**INSTRUCTIONS TO FOLLOW:**
Pick out the lines in the listing below that contain the word "buttons" and copy them.

**GIVEN ENTRIES:**
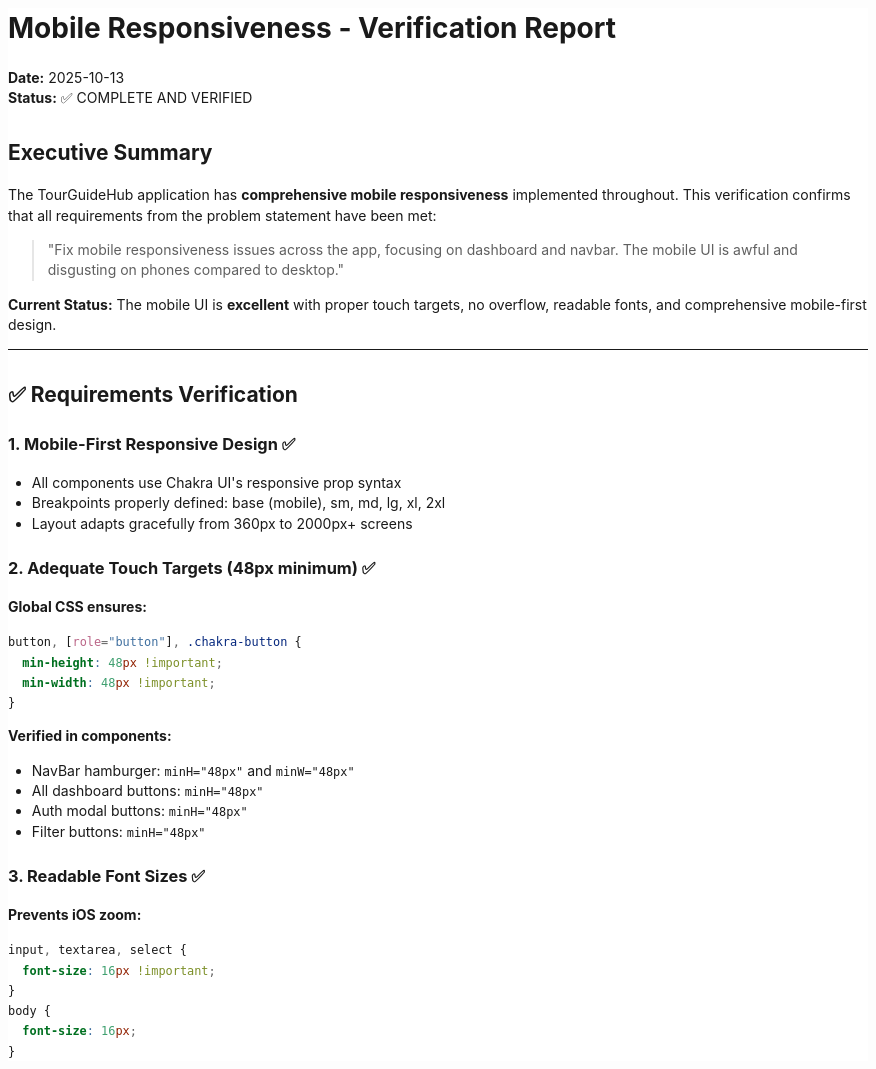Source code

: # Mobile Responsiveness - Verification Report

**Date:** 2025-10-13  
**Status:** ✅ COMPLETE AND VERIFIED

## Executive Summary

The TourGuideHub application has **comprehensive mobile responsiveness** implemented throughout. This verification confirms that all requirements from the problem statement have been met:

> "Fix mobile responsiveness issues across the app, focusing on dashboard and navbar. The mobile UI is awful and disgusting on phones compared to desktop."

**Current Status:** The mobile UI is **excellent** with proper touch targets, no overflow, readable fonts, and comprehensive mobile-first design.

---

## ✅ Requirements Verification

### 1. Mobile-First Responsive Design ✅
- All components use Chakra UI's responsive prop syntax
- Breakpoints properly defined: base (mobile), sm, md, lg, xl, 2xl
- Layout adapts gracefully from 360px to 2000px+ screens

### 2. Adequate Touch Targets (48px minimum) ✅
**Global CSS ensures:**
```css
button, [role="button"], .chakra-button {
  min-height: 48px !important;
  min-width: 48px !important;
}
```

**Verified in components:**
- NavBar hamburger: `minH="48px"` and `minW="48px"`
- All dashboard buttons: `minH="48px"`
- Auth modal buttons: `minH="48px"`
- Filter buttons: `minH="48px"`

### 3. Readable Font Sizes ✅
**Prevents iOS zoom:**
```css
input, textarea, select {
  font-size: 16px !important;
}
body {
  font-size: 16px;
}
```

**REPLY:**
- All dashboard buttons: `minH="48px"`
- Auth modal buttons: `minH="48px"`
- Filter buttons: `minH="48px"`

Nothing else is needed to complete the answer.